Here, however, Cable argues that the decision in DeAngelo was based entirely on Fourth Amendment considerations and rests on the nature of the intrusiveness of the tests. Cable contends that buccal swabs are not "intrusive," and therefore do not implicate Fourth Amendment interests. Accordingly, she asserts that DeAngelo does not apply here and she was not required to show that the initial test was inaccurate or unreliable. Her analysis of DeAngelo is incorrect.
Although we must always be conscious of constitutional protections, this Court did not decide DeAngelo based on those interests. Section 4343 of the Domestic Relations Code authorizes the initial genetic testing to decide paternity. We are sensitive to the fact that testing for paternity has the potential for harassment if a court were to grant every request for an additional test. As a result, the results of the initial paternity test remain viable and binding in the determination of paternity unless and until the proponent of the second test proves that the first test is not trustworthy. *fn6 See, e.g., Paroby v. Godek, 403 Pa. Super. 313, 588 A.2d 967 (1991) (first test was defective because lab could not reach a Conclusion due to the lack of adequate blood sample). Once the movant proves that the first test was defective, then we weigh the parties' interests to determine whether a subsequent test is justified considering the Fourth Amendment privacy interests. Here, however, we do not reach the second level of inquiry because Cable has failed to demonstrate by a preponderance of the evidence that the first test is not trustworthy in the resolution of paternity.
Cable only presented unsubstantiated allegations that blood or tissue samples had been switched in Roche laboratories in other cases. She presented no evidence tending to prove that someone switched the samples here or that the results were otherwise unreliable. Nor did she provide evidence that the buccal swab method of obtaining DNA produces unreliable results. *fn7 Thus, pursuant to DeAngelo, she did not sustain her burden of proving, by a preponderance of the evidence, that the initial test was defective.
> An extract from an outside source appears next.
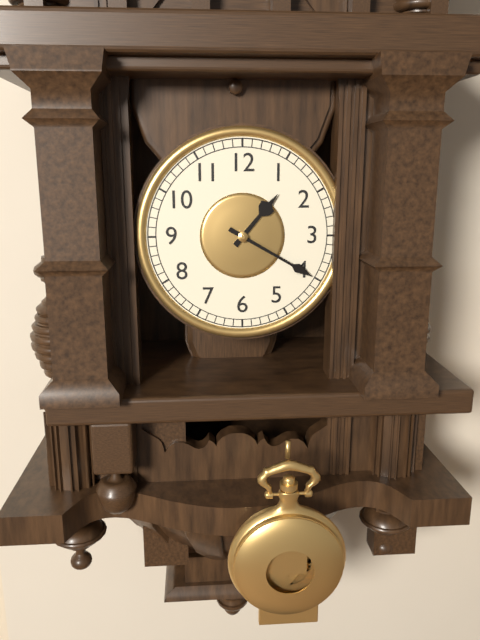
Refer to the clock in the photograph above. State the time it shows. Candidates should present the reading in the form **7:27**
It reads **1:20**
Alternatively, Cable argues that she is entitled to an HLA blood test pursuant to Mastromatteo. In Mastromatteo, the Superior Court permitted a DNA blood test after an HLA blood grouping test without a showing that the HLA test was defective. The court held that because the DNA test would produce a more accurate determination of paternity, it constituted additional, more reliable evidence, and not merely duplicate evidence. Id. This case is not applicable here, however, because Cable failed to show that the HLA blood grouping test is a more dependable method of discovering paternity than the initial buccal swab DNA test. In fact, Dr. Harris testified that even if an HLA test included Anthou as the father, he would nevertheless conclude, based on the DNA tests, that Anthou was not the father. R.R. at 115a.
Accordingly, regardless of the method of acquiring samples for the initial paternity test, a trial court may not order a subsequent, duplicate test unless the proponent proves, by a preponderance of the evidence, that the latest test was defective, unreliable or inaccurate. DeAngelo. Cable failed to meet her burden of proof.
We affirm the Order of the Superior Court denying subsequent paternity testing and remanding for further proceedings consistent with this Opinion.